(Un cuento cargado de buenos deseos para los amigos)
Por Eduardo Rodríguez Solís
Estaba nevando mucho, casi no
se veía a dos metros… Pero el Santa Claus iba caminando con energía. Quería
repartir sus regalos. Estaba todo bien resbaloso.
De pronto, la nieve hizo que
Santa diera una vuelta en el aire. Y perdió una bota… Pero se levantó, como
buen soldado.
Más adelante, volvió a
resbalarse el Santa, y perdió su otra bota. Pero había que seguir adelante. La
labor tenía que continuarse.
Otro resbalón y Santa se quedó
sin su sombrero. Luego volvió a perder el equilibrio y perdió su barba y sus
lentes.
Más adelante, se fue rodando
por la calle, entre la nieve, y perdió Santa sus pantalones. Pero se volvió a
incorporar. Había que repartir sus regalos.
Ya casi llegaba a su destino
cuando vino otro resbalón y, después de tres vueltas, perdió su saco.
Entonces, todo mundo se dio
cuenta que Santa era Superman disfrazado. Sí. Era el hombre de acero. El
Salvador de todos. El que nos protege de los malos.
El Santa Claus ya sin disfraz,
medio tambaleante, se fue caminando con cuidado hasta su último destino.
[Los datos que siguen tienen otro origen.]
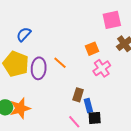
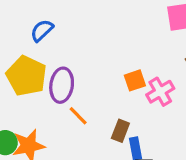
orange square: (92, 49) -> (135, 80), moved
orange line: (60, 63) -> (78, 116), moved

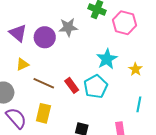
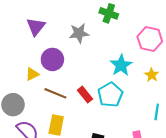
pink hexagon: (124, 23) -> (150, 39), moved
purple triangle: (18, 33) -> (36, 27), moved, turned 30
purple circle: (45, 37) -> (52, 59), moved

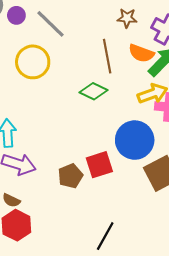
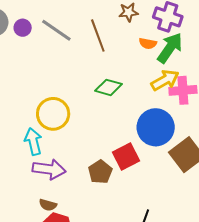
orange semicircle: (141, 53) -> (148, 43), size x0.7
brown line: (107, 56) -> (98, 35), moved
yellow circle: (33, 62) -> (53, 114), moved

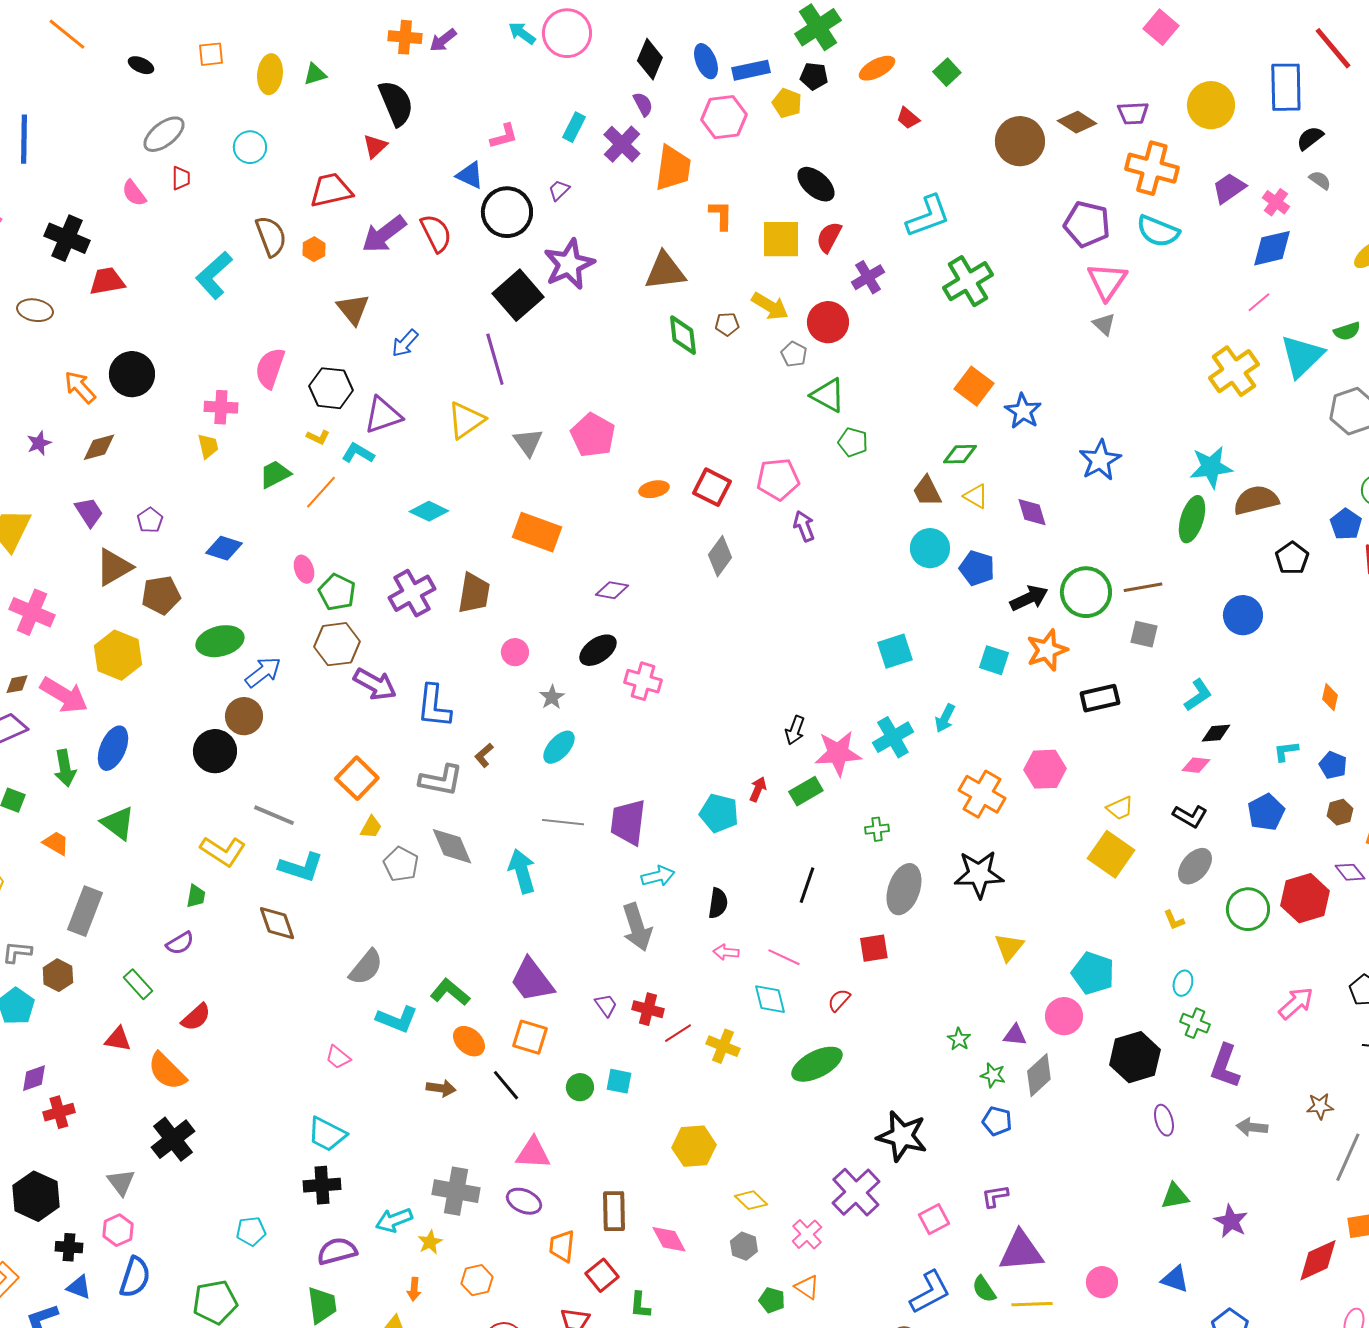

La
casa de Mr. Mitt, donde tenía que dejar varios regalos.
Caminó entonces el Santa, ya
sin disfraz, con cuidado, para no caerse. Pero, vino un resbalón y se pegó en
la nariz, sangrando un poco.
Con trabajo, ya rendido, se fue
movilizando con su traje de Superman, pero se volvió a resbalar, y casi se le
sale su dentadura postiza.
Subió con extremo cuidado los
últimos escalones, que eran treinta, y estaban con una capa de hielo. Y se
volvió a caer y se golpeó las rodillas.
Llegó al final a la puerta de
la casa de Mr. Mitt, y tocó el timbre… A poco, una viejita, que se llamaba
Hillary, abrió la puerta.
Santa preguntó por Mr. Mitt,
porque le traía unos regalos, y la viejita dijo que ahí ya no vivía Mr. Mitt,
que todos se habían ido a vivir a Washington.
Entonces, Superman, que era
Santa Claus, se enojó y brincó de rabia y se resbaló y se fue rodando por los
escalones.
Al final, con lágrimas en los
ojos, le deseó a la viejita Hillary feliz navidad, y comentó en voz alta:
--No mameyes, que son de piña.
Eduardo Rodríguez Solís
(D.F.) ha publicado libros de teatro, cuento y novela. Fue el primer editor de
la revista Mester, del Taller de Juan
José Arreola. Ha recibido reconocimientos nacionales por Banderitas de papel picado, Sobre
los orígenes del hombre, Doncella vestida de blanco y El señor que vestía pulgas. Su cuento San Simón de los Magueyes ha sido
premiado y llevado al cine por Alejandro Galindo, con guión de Carlos Bracho.
Su obra de teatro Las ondas de la Catrina ha sido representada en
muchos países, así como en Broadway, New York. Actualmente vive y trabaja en
Houston, Texas. (erivera1456@yahoo.com)
Este relato, que lleva una bonita ilustración fotográfica, está inspirado en las locuras que experimentaban el gordo y el flaco, en las películas blanco y negro, que tanto nos divirtieron. Siempre se proponían objetivos que eran de difícil alcance. La anécdota no se parece a ninguna de las vividas por aquellos talentosos artistas, pero como que se emparenta, por ejemplo, con la increí1ble cinta donde los cómicos se meten en un verdadero laberinto al luchar por entregar un piano vertical, que hay que subir por una larga escalera de cemento, desde la calle hasta una casa situada arriba, en un alto montículo.